Exercise prompt
Replace "chant" with "piece" throughout the data below, keeping everything else unchanged, and leave the pictures out of your answer.
## START
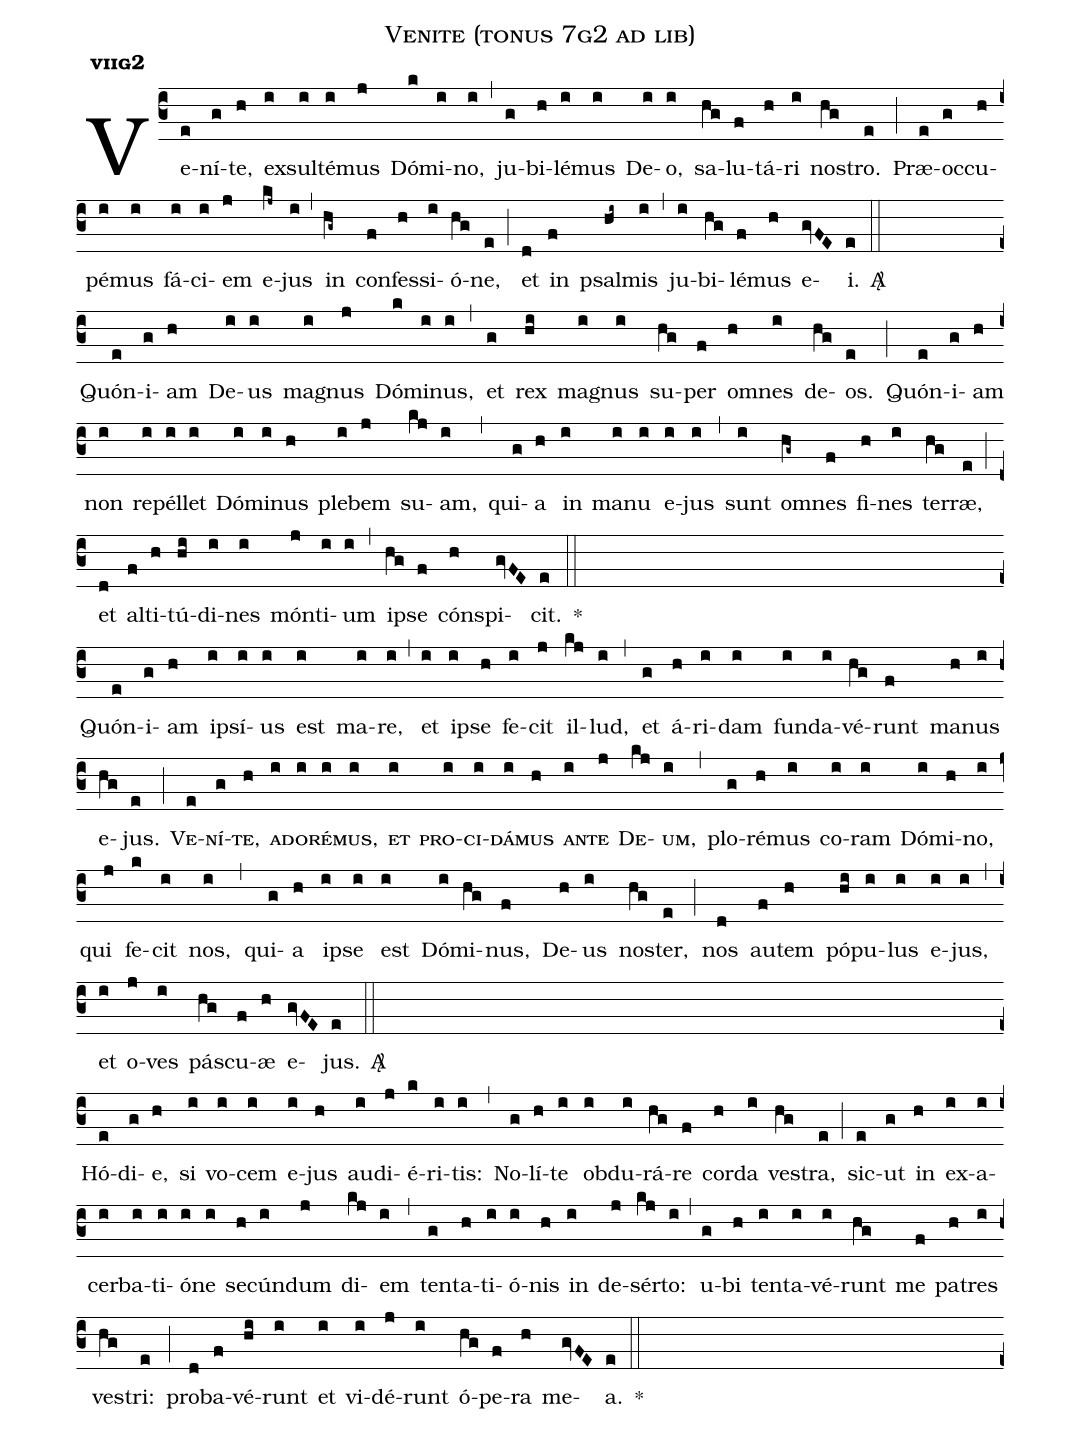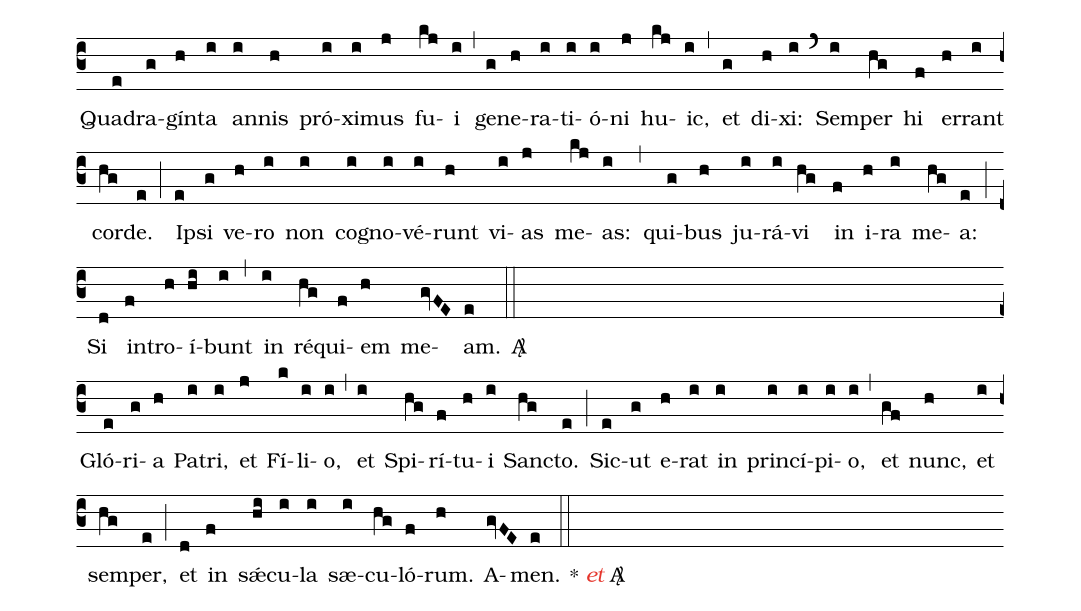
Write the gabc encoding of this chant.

name:Venite (tonus 7g2 ad lib);
office-part:ps;
mode:7g2;
%%
initial-style: 1;
name: Venite;
mode: 7;
office-part: Psalmus;
annotation: Ps. XCIV;
annotation: vii g 2;
%%
(c3) Ve(e)ní(g)te,(h) ex(i)sul(i)té(i)mus(j) Dó(k)mi(i)no,(i) (,) ju(g)bi(h)lé(i)mus(i) De(i)o,(i) sa(hg)lu(f)tá(h)ri(i) nos(hg)tro.(e) (;) Præ(e)oc(g)cu(h)pé(i)mus(i) fá(i)ci(i)em(j) e(kj~)jus(i) (,) in(hg~) con(f)fes(h)si(i)ó(hg)ne,(e) (;) et(d) in(f) psal(hi~)mis(i) (,) ju(i)bi(hg)lé(f)mus(h) e(gvFE)i.(e) <sp>A/</sp>(::) (Z)

Quón(e)i(g)am(h) De(i)us(i) ma(i)gnus(j) Dó(k)mi(i)nus,(i) (,) et(g) rex(hi) ma(i)gnus(i) su(hg)per(f) om(h)nes(i) de(hg)os.(e) (;) Quón(e)i(g)am(h) non(i) re(i)pél(i)let(i) Dó(i)mi(i)nus(h) ple(i)bem(j) su(kj)am,(i) (,) qui(g)a(h) in(i) ma(i)nu(i) e(i)jus(i) (,) sunt(i) om(hg~)nes(f) fi(h)nes(i) ter(hg)ræ,(e) (;) et(d) al(f)ti(h)tú(hi)di(i)nes(i) món(j)ti(i)um(i) (,) ip(hg)se(f) cón(h)spi(gvFE)cit.(e) <sp>*</sp>(::) (Z)

Quón(e)i(g)am(h) ip(i)sí(i)us(i) est(i) ma(i)re,(i) (,) et(i) ip(i)se(h) fe(i)cit(j) il(kj)lud,(i) (,) et(g) á(h)ri(i)dam(i) fun(i)da(i)vé(hg)runt(f) ma(h)nus(i) e(hg)jus.(e) (;)<sc>Ve(e)ní(g)te,(h) ad(i)o(i)ré(i)mus,(i) et(i) pro(i)ci(i)dá(i)mus(h) an(i)te(j) De(kj)um</sc>,(i) (,) plo(g)ré(h)mus(i) co(i)ram(i) Dó(i)mi(h)no,(i) qui(j) fe(k)cit(i) nos,(i) (,) qui(g)a(h) ip(i)se(i) est(i) Dó(i)mi(hg)nus,(f) De(h)us(i) nos(hg)ter,(e) (;) nos(d) au(f)tem(h) pó(hi)pu(i)lus(i) e(i)jus,(i) (,) et(i) o(j)ves(i) pás(hg)cu(f)æ(h) e(gvFE)jus.(e) <sp>A/</sp>(::) (Z)

Hó(e)di(g)e,(h) si(i) vo(i)cem(i) e(i)jus(h) au(i)di(j)é(k)ri(i)tis:(i) (,) No(g)lí(h)te(i) ob(i)du(i)rá(hg)re(f) cor(h)da(i) ves(hg)tra,(e) (;) sic(e)ut(g) in(h) ex(i)a(i)cer(i)ba(i)ti(i)ó(i)ne(i) se(h)cún(i)dum(j) di(kj)em(i) (,) ten(g)ta(h)ti(i)ó(i)nis(h) in(i) de(j)sér(kj)to:(i) (,) u(g)bi(h) ten(i)ta(i)vé(i)runt(hg) me(f) pa(h)tres(i) ves(hg)tri:(e) (;) pro(d)ba(f)vé(hi)runt(i) et(i) vi(i)dé(j)runt(i) ó(hg)pe(f)ra(h) me(gvFE)a.(e) <sp>*</sp>(::) (Z)

Qua(e)dra(g)gín(h)ta(i) an(i)nis(h) pró(i)xi(i)mus(j) fu(kj)i(i) (,) ge(g)ne(h)ra(i)ti(i)ó(i)ni(j) hu(kj)ic,(i) (,) et(g) di(h)xi:(i) (`) Sem(i)per(hg) hi(f) er(h)rant(i) cor(hg)de.(e) (;) Ip(e)si(g) ve(h)ro(i) non(i) co(i)gno(i)vé(i)runt(h) vi(i)as(j) me(kj)as:(i) (,) qui(g)bus(h) ju(i)rá(i)vi(hg) in(f) i(h)ra(i) me(hg)a:(e) (;) Si(d) in(f)tro(h)í(hi)bunt(i) (,) in(i) ré(hg)qui(f)em(h) me(gvFE)am.(e) <sp>A/</sp>(::) (Z)

Gló(e)ri(g)a(h) Pa(i)tri,(i) et(j) Fí(k)li(i)o,(i) (,) et(i) Spi(hg)rí(f)tu(h)i(i) Sanc(hg)to.(e) (;) Sic(e)ut(g) e(h)rat(i) in(i) prin(i)cí(i)pi(i)o,(i) (,) et(gf) nunc,(h) et(i) sem(hg)per,(e) (;) et(d) in(f) sǽ(hi)cu(i)la(i) sæ(i)cu(hg)ló(f)rum.(h) A(gvFE)men.(e) (::) <sp>*</sp> <c><i>et</i></c> <sp>A/</sp>( )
## END
Solution for this problem
Write the gabc encoding of this piece.

name:Venite (tonus 7g2 ad lib);
office-part:ps;
mode:7g2;
%%
initial-style: 1;
name: Venite;
mode: 7;
office-part: Psalmus;
annotation: Ps. XCIV;
annotation: vii g 2;
%%
(c3) Ve(e)ní(g)te,(h) ex(i)sul(i)té(i)mus(j) Dó(k)mi(i)no,(i) (,) ju(g)bi(h)lé(i)mus(i) De(i)o,(i) sa(hg)lu(f)tá(h)ri(i) nos(hg)tro.(e) (;) Præ(e)oc(g)cu(h)pé(i)mus(i) fá(i)ci(i)em(j) e(kj~)jus(i) (,) in(hg~) con(f)fes(h)si(i)ó(hg)ne,(e) (;) et(d) in(f) psal(hi~)mis(i) (,) ju(i)bi(hg)lé(f)mus(h) e(gvFE)i.(e) <sp>A/</sp>(::) (Z)

Quón(e)i(g)am(h) De(i)us(i) ma(i)gnus(j) Dó(k)mi(i)nus,(i) (,) et(g) rex(hi) ma(i)gnus(i) su(hg)per(f) om(h)nes(i) de(hg)os.(e) (;) Quón(e)i(g)am(h) non(i) re(i)pél(i)let(i) Dó(i)mi(i)nus(h) ple(i)bem(j) su(kj)am,(i) (,) qui(g)a(h) in(i) ma(i)nu(i) e(i)jus(i) (,) sunt(i) om(hg~)nes(f) fi(h)nes(i) ter(hg)ræ,(e) (;) et(d) al(f)ti(h)tú(hi)di(i)nes(i) món(j)ti(i)um(i) (,) ip(hg)se(f) cón(h)spi(gvFE)cit.(e) <sp>*</sp>(::) (Z)

Quón(e)i(g)am(h) ip(i)sí(i)us(i) est(i) ma(i)re,(i) (,) et(i) ip(i)se(h) fe(i)cit(j) il(kj)lud,(i) (,) et(g) á(h)ri(i)dam(i) fun(i)da(i)vé(hg)runt(f) ma(h)nus(i) e(hg)jus.(e) (;)<sc>Ve(e)ní(g)te,(h) ad(i)o(i)ré(i)mus,(i) et(i) pro(i)ci(i)dá(i)mus(h) an(i)te(j) De(kj)um</sc>,(i) (,) plo(g)ré(h)mus(i) co(i)ram(i) Dó(i)mi(h)no,(i) qui(j) fe(k)cit(i) nos,(i) (,) qui(g)a(h) ip(i)se(i) est(i) Dó(i)mi(hg)nus,(f) De(h)us(i) nos(hg)ter,(e) (;) nos(d) au(f)tem(h) pó(hi)pu(i)lus(i) e(i)jus,(i) (,) et(i) o(j)ves(i) pás(hg)cu(f)æ(h) e(gvFE)jus.(e) <sp>A/</sp>(::) (Z)

Hó(e)di(g)e,(h) si(i) vo(i)cem(i) e(i)jus(h) au(i)di(j)é(k)ri(i)tis:(i) (,) No(g)lí(h)te(i) ob(i)du(i)rá(hg)re(f) cor(h)da(i) ves(hg)tra,(e) (;) sic(e)ut(g) in(h) ex(i)a(i)cer(i)ba(i)ti(i)ó(i)ne(i) se(h)cún(i)dum(j) di(kj)em(i) (,) ten(g)ta(h)ti(i)ó(i)nis(h) in(i) de(j)sér(kj)to:(i) (,) u(g)bi(h) ten(i)ta(i)vé(i)runt(hg) me(f) pa(h)tres(i) ves(hg)tri:(e) (;) pro(d)ba(f)vé(hi)runt(i) et(i) vi(i)dé(j)runt(i) ó(hg)pe(f)ra(h) me(gvFE)a.(e) <sp>*</sp>(::) (Z)

Qua(e)dra(g)gín(h)ta(i) an(i)nis(h) pró(i)xi(i)mus(j) fu(kj)i(i) (,) ge(g)ne(h)ra(i)ti(i)ó(i)ni(j) hu(kj)ic,(i) (,) et(g) di(h)xi:(i) (`) Sem(i)per(hg) hi(f) er(h)rant(i) cor(hg)de.(e) (;) Ip(e)si(g) ve(h)ro(i) non(i) co(i)gno(i)vé(i)runt(h) vi(i)as(j) me(kj)as:(i) (,) qui(g)bus(h) ju(i)rá(i)vi(hg) in(f) i(h)ra(i) me(hg)a:(e) (;) Si(d) in(f)tro(h)í(hi)bunt(i) (,) in(i) ré(hg)qui(f)em(h) me(gvFE)am.(e) <sp>A/</sp>(::) (Z)

Gló(e)ri(g)a(h) Pa(i)tri,(i) et(j) Fí(k)li(i)o,(i) (,) et(i) Spi(hg)rí(f)tu(h)i(i) Sanc(hg)to.(e) (;) Sic(e)ut(g) e(h)rat(i) in(i) prin(i)cí(i)pi(i)o,(i) (,) et(gf) nunc,(h) et(i) sem(hg)per,(e) (;) et(d) in(f) sǽ(hi)cu(i)la(i) sæ(i)cu(hg)ló(f)rum.(h) A(gvFE)men.(e) (::) <sp>*</sp> <c><i>et</i></c> <sp>A/</sp>( )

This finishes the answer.